Investigation Module 2: Network Connectivity Test

  • Issue: Is network between local client and server port 22 blocked by firewall (cloud platform NSG or system firewall)?

  • Investigation Process:

    1. Execute port connectivity test in local Windows PowerShell terminal:

      1
      Test-NetConnection -ComputerName [Server IP] -Port 22
  • Conclusion:

    • Command returned TcpTestSucceeded : True.
    • This proves network path is clear, and both cloud platform firewall (NSG) and server system firewall correctly allow traffic on port 22.

Investigation Module 3: Authentication Investigation

  • Issue: Network is clear, why does connection fail?

  • Investigation Process (1): Analyzing Server Real-time Logs (Misleading Information)

    1. Run sudo journalctl -f -u sshd on server for real-time monitoring.
    2. Attempt login from local machine.
    3. Server logs show Failed password for root from [Unknown IP].
    4. Analysis: Username (root) and source IP ([Unknown IP]) in logs don’t match local client (azureuser, [Local IP]).
    5. Conclusion: This is a “brute force” attack from the internet, unrelated to this login failure investigation - background noise.
  • Investigation Process (2): Analyzing Local Detailed Logs (Root Cause)
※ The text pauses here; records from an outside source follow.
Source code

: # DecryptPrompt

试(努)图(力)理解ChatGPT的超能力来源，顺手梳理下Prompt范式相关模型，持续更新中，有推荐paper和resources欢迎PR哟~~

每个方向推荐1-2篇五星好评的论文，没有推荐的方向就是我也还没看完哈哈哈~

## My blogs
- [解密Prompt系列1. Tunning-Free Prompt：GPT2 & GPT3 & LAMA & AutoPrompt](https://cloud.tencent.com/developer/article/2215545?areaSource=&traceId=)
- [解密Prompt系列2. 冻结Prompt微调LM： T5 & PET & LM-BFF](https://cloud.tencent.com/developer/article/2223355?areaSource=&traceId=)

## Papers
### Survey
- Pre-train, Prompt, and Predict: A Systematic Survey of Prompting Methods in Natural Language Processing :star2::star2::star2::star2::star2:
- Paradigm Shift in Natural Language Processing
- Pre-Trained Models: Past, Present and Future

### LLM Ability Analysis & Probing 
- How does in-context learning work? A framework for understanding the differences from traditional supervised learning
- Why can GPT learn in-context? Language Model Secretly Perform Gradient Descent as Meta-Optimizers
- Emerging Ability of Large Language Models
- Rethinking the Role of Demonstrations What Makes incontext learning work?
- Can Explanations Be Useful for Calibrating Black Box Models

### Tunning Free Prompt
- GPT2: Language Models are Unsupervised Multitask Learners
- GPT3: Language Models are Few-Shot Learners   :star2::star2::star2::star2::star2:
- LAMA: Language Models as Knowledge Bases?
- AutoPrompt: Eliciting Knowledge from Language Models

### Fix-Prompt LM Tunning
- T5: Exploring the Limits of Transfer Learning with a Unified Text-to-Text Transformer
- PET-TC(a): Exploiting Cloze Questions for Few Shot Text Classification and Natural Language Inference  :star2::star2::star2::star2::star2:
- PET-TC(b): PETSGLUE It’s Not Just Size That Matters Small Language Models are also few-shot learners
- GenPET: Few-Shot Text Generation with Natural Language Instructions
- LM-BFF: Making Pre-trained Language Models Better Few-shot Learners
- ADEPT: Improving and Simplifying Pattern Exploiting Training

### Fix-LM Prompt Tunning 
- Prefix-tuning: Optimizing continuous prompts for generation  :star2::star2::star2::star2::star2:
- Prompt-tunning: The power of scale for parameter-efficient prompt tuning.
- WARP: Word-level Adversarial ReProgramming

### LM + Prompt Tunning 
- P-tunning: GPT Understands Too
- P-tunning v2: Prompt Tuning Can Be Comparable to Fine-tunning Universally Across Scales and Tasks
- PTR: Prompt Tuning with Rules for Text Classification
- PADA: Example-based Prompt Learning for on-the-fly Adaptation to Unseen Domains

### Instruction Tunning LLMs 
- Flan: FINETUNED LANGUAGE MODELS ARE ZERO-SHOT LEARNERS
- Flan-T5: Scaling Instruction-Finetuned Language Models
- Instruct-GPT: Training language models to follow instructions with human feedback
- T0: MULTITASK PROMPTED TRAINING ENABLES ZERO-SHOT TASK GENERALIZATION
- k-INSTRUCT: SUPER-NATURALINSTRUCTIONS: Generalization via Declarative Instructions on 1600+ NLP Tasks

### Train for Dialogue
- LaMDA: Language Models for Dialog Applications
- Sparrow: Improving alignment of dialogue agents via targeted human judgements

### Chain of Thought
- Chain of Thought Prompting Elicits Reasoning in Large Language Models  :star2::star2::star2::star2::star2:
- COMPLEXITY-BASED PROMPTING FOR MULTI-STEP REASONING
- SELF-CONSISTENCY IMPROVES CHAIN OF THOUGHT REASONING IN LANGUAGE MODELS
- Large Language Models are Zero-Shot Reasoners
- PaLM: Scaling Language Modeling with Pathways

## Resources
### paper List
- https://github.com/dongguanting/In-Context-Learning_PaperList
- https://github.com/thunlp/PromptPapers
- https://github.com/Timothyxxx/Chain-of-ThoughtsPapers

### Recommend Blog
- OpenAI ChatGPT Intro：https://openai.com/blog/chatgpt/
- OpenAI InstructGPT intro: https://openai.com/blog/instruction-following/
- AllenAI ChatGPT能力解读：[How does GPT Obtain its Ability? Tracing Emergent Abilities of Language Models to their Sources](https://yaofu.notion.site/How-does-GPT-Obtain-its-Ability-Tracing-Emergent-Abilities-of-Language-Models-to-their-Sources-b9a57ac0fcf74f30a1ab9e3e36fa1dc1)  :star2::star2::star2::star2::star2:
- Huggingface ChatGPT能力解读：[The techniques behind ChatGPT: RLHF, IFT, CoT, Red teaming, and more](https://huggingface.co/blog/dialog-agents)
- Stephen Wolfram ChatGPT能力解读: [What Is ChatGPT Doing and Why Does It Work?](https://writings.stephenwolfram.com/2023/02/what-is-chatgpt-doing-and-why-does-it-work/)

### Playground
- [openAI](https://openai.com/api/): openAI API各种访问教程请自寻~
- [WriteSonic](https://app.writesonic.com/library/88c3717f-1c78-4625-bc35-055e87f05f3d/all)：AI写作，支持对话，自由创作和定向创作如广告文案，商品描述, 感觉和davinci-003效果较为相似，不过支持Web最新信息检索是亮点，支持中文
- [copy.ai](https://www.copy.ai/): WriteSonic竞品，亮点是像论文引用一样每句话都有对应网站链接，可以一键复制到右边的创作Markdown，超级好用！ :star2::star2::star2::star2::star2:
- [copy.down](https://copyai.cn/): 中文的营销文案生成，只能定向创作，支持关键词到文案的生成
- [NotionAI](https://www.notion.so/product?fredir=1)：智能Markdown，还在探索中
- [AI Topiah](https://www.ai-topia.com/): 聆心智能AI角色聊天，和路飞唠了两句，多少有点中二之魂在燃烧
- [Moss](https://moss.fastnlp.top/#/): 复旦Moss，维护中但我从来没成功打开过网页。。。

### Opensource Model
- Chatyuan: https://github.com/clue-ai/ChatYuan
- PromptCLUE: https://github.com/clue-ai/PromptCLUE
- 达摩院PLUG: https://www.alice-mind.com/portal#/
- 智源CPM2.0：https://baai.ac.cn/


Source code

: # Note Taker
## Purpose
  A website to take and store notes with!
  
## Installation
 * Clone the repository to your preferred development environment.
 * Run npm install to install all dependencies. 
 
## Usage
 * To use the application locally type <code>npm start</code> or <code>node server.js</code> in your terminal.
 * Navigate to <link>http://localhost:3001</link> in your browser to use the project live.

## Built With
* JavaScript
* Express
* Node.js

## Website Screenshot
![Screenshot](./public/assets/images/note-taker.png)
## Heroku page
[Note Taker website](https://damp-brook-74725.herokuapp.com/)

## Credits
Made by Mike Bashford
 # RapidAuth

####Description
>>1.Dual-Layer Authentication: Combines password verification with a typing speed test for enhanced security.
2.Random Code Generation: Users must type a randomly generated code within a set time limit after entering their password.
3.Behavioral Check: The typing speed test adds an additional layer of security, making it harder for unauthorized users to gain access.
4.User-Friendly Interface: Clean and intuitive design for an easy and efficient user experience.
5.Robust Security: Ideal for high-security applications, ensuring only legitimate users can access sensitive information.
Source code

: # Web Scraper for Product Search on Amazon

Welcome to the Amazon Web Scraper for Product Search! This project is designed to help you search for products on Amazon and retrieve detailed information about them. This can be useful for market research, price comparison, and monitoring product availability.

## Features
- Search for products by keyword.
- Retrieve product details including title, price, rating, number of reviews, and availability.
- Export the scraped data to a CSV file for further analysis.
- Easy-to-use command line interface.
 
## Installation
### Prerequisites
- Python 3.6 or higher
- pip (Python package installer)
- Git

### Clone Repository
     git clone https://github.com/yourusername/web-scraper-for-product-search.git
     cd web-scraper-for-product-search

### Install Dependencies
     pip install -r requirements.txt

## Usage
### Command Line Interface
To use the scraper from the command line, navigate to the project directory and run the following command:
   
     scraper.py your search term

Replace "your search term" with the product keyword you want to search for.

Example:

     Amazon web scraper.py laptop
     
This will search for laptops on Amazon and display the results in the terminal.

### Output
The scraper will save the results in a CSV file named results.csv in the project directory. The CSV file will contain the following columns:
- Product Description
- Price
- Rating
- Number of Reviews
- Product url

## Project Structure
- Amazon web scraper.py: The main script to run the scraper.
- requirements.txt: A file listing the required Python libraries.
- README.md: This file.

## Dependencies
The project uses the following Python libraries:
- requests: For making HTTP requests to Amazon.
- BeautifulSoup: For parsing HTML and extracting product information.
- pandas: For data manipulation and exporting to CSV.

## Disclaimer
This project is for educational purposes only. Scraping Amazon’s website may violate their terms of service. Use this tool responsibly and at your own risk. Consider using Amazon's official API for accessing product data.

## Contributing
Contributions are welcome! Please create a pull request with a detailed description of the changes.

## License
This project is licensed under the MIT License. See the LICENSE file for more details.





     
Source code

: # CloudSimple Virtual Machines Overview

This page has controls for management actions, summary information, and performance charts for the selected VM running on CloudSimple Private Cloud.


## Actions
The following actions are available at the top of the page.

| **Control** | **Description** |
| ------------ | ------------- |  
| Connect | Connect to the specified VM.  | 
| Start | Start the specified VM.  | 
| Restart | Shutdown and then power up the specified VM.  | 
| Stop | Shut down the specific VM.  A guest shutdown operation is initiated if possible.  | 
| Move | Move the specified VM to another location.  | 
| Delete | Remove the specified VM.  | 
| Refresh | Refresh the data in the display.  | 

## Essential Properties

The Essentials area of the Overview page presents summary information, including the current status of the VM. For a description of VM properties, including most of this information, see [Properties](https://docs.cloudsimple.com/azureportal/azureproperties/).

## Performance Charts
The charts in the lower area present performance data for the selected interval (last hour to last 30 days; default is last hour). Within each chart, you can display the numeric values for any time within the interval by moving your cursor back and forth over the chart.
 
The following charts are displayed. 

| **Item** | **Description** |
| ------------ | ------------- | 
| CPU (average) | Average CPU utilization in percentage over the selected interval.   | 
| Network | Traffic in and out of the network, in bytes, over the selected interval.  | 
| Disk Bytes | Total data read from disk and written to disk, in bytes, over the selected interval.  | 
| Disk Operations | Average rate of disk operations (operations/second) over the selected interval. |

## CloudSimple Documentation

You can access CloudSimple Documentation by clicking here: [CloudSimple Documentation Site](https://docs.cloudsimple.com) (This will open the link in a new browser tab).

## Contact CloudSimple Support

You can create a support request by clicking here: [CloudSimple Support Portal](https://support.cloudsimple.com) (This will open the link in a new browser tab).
    1. Run ssh -vvv azureuser@[Server IP] on local client.
    2. Key information from logs:
      • Connection established. (connection successfully established)
      • Remote protocol version 2.0, remote software version OpenSSH_9.6p1 Ubuntu... (server is new version OpenSSH)
      • identity file F:\\...\\centos_tydi.pem type -1 (locally using a .pem key)
      • Logs hang at SSH2_MSG_KEXINIT sent step and eventually fail.
    3. Analysis: .pem keys typically use older ssh-rsa (SHA-1) algorithm. New OpenSSH versions (9.6p1) disable this algorithm by default for security. Client and server cannot agree on encryption algorithm, causing negotiation failure.
  • Solution (1): Upgrade Key (Recommended)

    1. Generate new ed25519 key pair (ssh-keygen -t ed25519).
    2. Login via Bastion, add new ed25519 public key to server’s ~/.ssh/authorized_keys.
    3. Modify local ~/.ssh/config, point IdentityFile to new ed25519 private key.
    4. Result: Login successful.
  • Solution (2): Support Legacy Key (Not Recommended)

    1. Modify local ~/.ssh/config file, add for this host:

      1
      2
      HostkeyAlgorithms +ssh-rsa
      PubkeyAcceptedAlgorithms +ssh-rsa
    2. Result: Forces local client to enable old algorithm, login also successful.


Investigation Module 4: Periodic “Connection Timeout” Issue

  • Issue: After successful login with new key, after some time (next login), occasionally encounters “connection timeout”.

  • Investigation Process:

    1. Discovered user connects via VPN.
    2. Analysis: VPN service assigns different exit IP addresses on each reconnection.
    3. Cloud platform firewall (NSG) rules were set to allow only single IP (IP from last login).
    4. When VPN IP changes, new IP is blocked by NSG, causing “connection timeout”.
  • Solution:

    1. Modify cloud platform NSG inbound rules, set SSH (port 22) “Source” to Any (0.0.0.0/0).